What extras names are treated as equal and why?

CAM-Gerlach · January 9, 2022, 10:22pm

It seems the next step here is to write a short PEP specifying what @uranusjr mentioned. @uranusjr or @hroncok , is this something you’re actively working on or plan to in the near future? If not, maybe I can help.

Just to confirm, what is the exact normalization procedure currently proposed? @uranusjr , you mentioned that the logic should follow pkg_resources.safe_extra(), but then later highlighted a couple pathological user-hostile corner cases. Just to be clear, is

re.sub('[^A-Za-z0-9]+', '_', extra).lower()

the desired process, to avoid these issues while still preserving full meaningful backward compat?

Actually, as confirmed by my testing, in safe_extra(), any runs of the normalization character (_) are normalized to _, but runs of - and . are not normalized. So a__b does normalize to a_b, but a--b and a..b remain as-is. The above procedure handles this case more sensibly, as well as the other ones you mention.
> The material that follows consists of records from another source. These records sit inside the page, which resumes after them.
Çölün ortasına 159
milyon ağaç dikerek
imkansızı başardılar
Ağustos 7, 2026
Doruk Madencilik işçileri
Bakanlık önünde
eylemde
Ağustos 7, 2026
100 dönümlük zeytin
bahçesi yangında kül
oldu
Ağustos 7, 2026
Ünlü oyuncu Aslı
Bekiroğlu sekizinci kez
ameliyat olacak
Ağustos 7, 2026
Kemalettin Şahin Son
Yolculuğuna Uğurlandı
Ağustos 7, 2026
In terms of spec implementation, it seems PEP should mention the need to both revise the PEP 508 language on the topic, and update/correct the text in the Provides-Extra field of the Core Metadata spec. The former is not currently hosted on the PyPA specifications site; perhaps the PEP could take the opportunity to formally declare such? The latter is, and so can be updated there; given this tweak is just to match existing established practice and doesn’t add, remove or substantially change the semantics of a metadata field, I’d think it doesn’t need a new core metadata version? @pf_moore , any insight on either of these?

Finally, regarding implementation in packaging tools, @uranusjr is your intent that this be implemented in packaging (e.g. packaging.utils.canonicalize_extra), and then pip can call that on both sides of the comparison when getting the extra, and setuptools and other backends can call it when writing Provides-Extra?
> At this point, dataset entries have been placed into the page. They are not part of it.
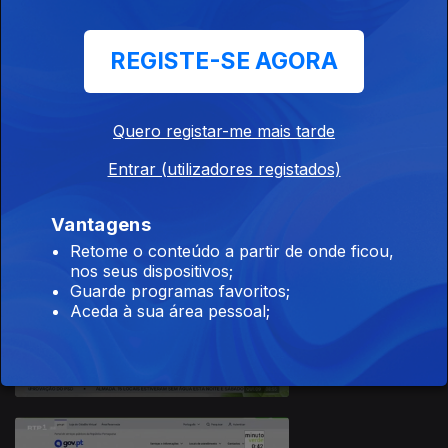
REGISTE-SE AGORA
Quero registar-me mais tarde
10 jul. 2026
Entrar (utilizadores registados)
Vantagens
Retome o conteúdo a partir de onde ficou,
nos seus dispositivos;
Guarde programas favoritos;
Aceda à sua área pessoal;
09 jul. 2026
941061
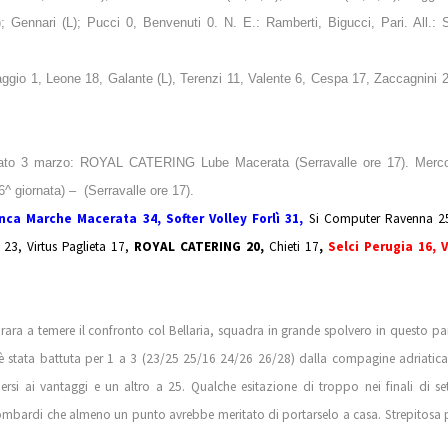
); Gennari (L); Pucci 0, Benvenuti 0. N. E.: Ramberti, Bigucci, Pari. All.: 
io 1, Leone 18, Galante (L), Terenzi 11, Valente 6, Cespa 17, Zaccagnini 2
ato 3 marzo: ROYAL CATERING Lube Macerata (Serravalle ore 17). Merco
^ giornata) –
(Serravalle ore 17).
nca Marche Macerata 34,
Softer Volley Forlì 31,
Si Computer Ravenna 25
23, Virtus Paglieta 17,
ROYAL CATERING 20,
Chieti 17
,
Selci Perugia 16, V
ra a temere il confronto col Bellaria, squadra in grande spolvero in questo par
tata battuta per 1 a 3 (23/25 25/16 24/26 26/28) dalla compagine adriatica.
rsi ai vantaggi e un altro a 25. Qualche esitazione di troppo nei finali di s
 Lombardi che almeno un punto avrebbe meritato di portarselo a casa. Strepitosa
It looks like what’s happening here in the former case is that array_types is getting normalized to array-types per the rules for distribution names in PEP 503, just like the name part of the PEP 508 requirements specifiers in that context. However, the actual extras names themselves it is checking against are normalized per the rules implemented by safe_extra().

Unless I’m missing something, the fact that the normalization is not internally consistent on each side of the comparison seems like an bug, regardless of what the final normalization rule should be. @uranusjr , should this be addressed as such, or do you still prefer awaiting the outcome of this PEP as to what the normalization should be?